Shayne Anselm, 18, of Willow was charged with the robbery July 27. As a Class A felony, it’s a much more serious crime than the Class B and C felonies he faced in the May burglary.
According to an affidavit Alaska State Trooper Shayne Calt filed in the robbery case against Anselm, the initial call from the store’s clerk came in at 12:22 a.m., March 27. The clerk said that when a man walked in with a bandana over his face and aviator sunglasses and said, “I need money,” she thought he was joking.
“I need you to take that garb off,” she replied, according to Calt.
The man said he wasn’t kidding, though, and flashed her a gun. The clerk pulled the till out of the cash register and handed it over. The man in the bandana took cash out of it — $170, according to store accounting — and left.
Two people shopping at the store said they saw him get into a Ford Ranger pickup as a passenger. After a description of what surveillance cameras caught — basically what the witnesses reported — Calt’s affidavit drops off until April 24, when a woman called to report she believed Anselm was the robber.

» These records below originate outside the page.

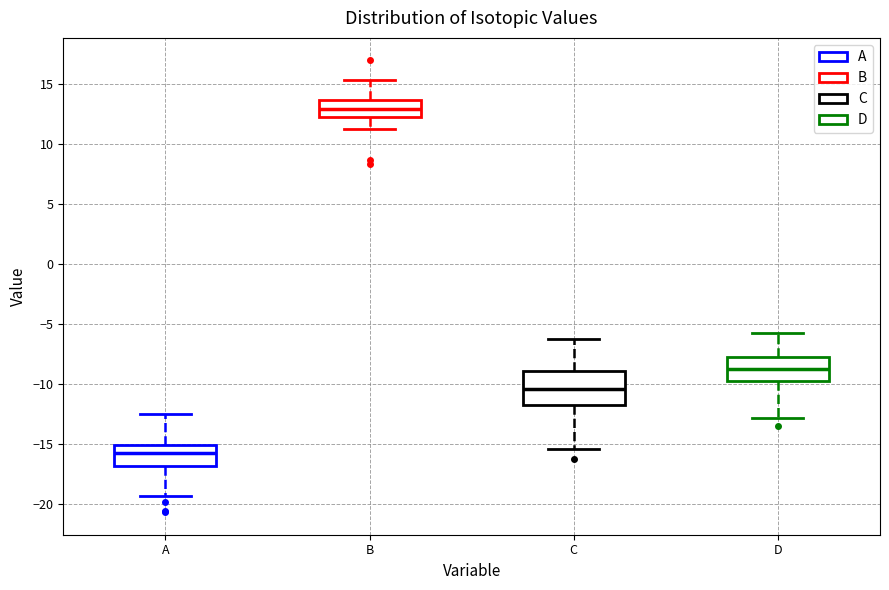

Reading left to right, read every box against the y-axis: the position of its median line, the range the box covers, and the ends of its whiskers. The values are not printed on the chart, so give them approximately, as read against the axis.

A: median -16.0, box -17.0 to -15.0, whiskers -19.5 to -12.5
B: median 13.0, box 12.5 to 13.5, whiskers 11.0 to 15.5
C: median -10.5, box -12.0 to -9.0, whiskers -15.5 to -6.0
D: median -8.5, box -10.0 to -7.5, whiskers -13.0 to -5.5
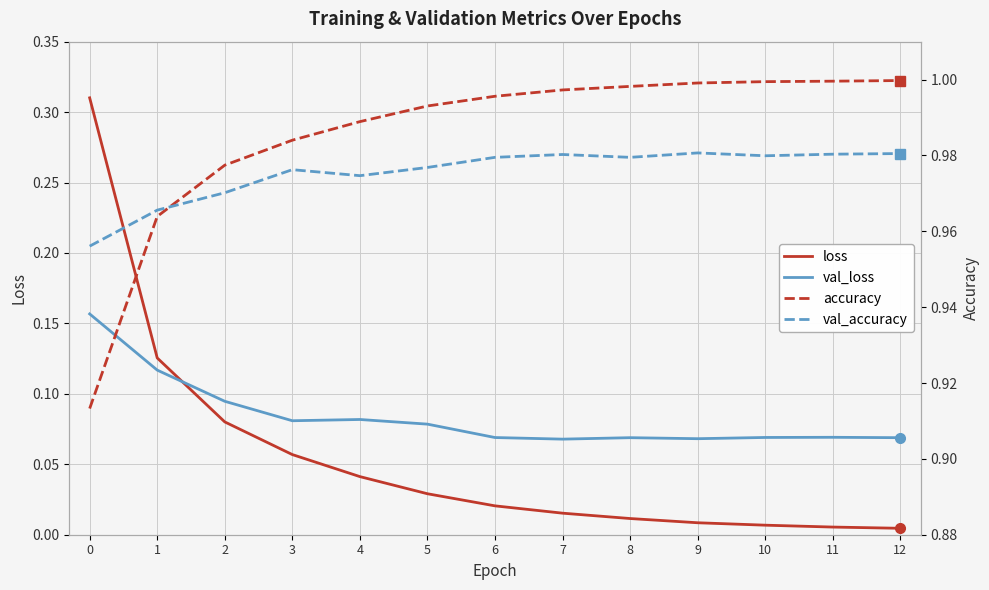

What are all the series names shown in the legend?

loss, val_loss, accuracy, val_accuracy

She said she and Anslem and another woman had gone to the Tuesday Night Fights in Wasilla the day before the robbery and that they’d gone in Anselm’s Ford Ranger. She found a pistol on the seat and stashed it in the console to be safe.
Later, they went back to the woman’s apartment and then Anselm left with a man to go buy cigarettes.
He came back acting strangely, the woman reported, and had a stack of cash with him.
Troopers then started building their case. Calt writes that on April 16, a trooper flew over Anselm’s house and saw a pickup matching the description of the getaway truck. On May 9, they got a search warrant to look at Anselm’s phone records and found he was in the area at the time of the robbery.
By July 25, they had tracked down the man who drove Anselm to the store, who has not been charged with a crime in the case. The driver said he took Anselm to the Tesoro and then drove to a friend’s house. He went back to pick Anselm up five minutes later and found him running down the road.
“Go, go, go!” Anselm reportedly shouted when he got in the pickup.
The driver was going the speed limit so Anselm told him to step on it and pulled some cash out of his pocket and threw it on the seat, and then Calt’s affidavit contains this bit of dialogue.
“Did you really just rob that (expletive) store?” the driver asked Anselm.
“Yeah. You didn’t think I’d do it,” Anselm replied.
“How the (expletive) was I supposed to know? You said you were going to get cigarettes,” the driver said.
“You should have known better,” Anselm replied.
In her interview, the woman who tipped troopers to Anselm in April said she later confronted him about the robbery, asking why he did it.
“Anselm told her it was because ‘everybody thinks I’m a pussy,’” Calt wrote based on the woman’s account.
On July 26, troopers interviewed Anselm, who told him he’d robbed the store but claimed the driver had put him up to it and taken all the cash.
Calt writes that the interview with Anselm took place at his home, which would mean that he had been released on bail after his May burglary case.
In that case, an affidavit Trooper Kevin Blanchette filed details how a man and a woman returned home to a place on the Talkeetna Spur Road to find three people taking guns from the home and piling them up by the front door.
Three people — one of whom told troopers he and Anselm were tripping on bath salts at the time — were charged in the case, which has not yet made it to trial.
As of Monday afternoon, Anselm was listed as lodged in the Mat-Su Pre-Trial Facility. His criminal history besides the burglary and the robbery is short. In 2011, he was given the chance to plead guilty to underage drinking and have the conviction expunged if he stayed out of trouble. He did not, though, picking up a drunken driving charge in 2012, to which he pleaded guilty.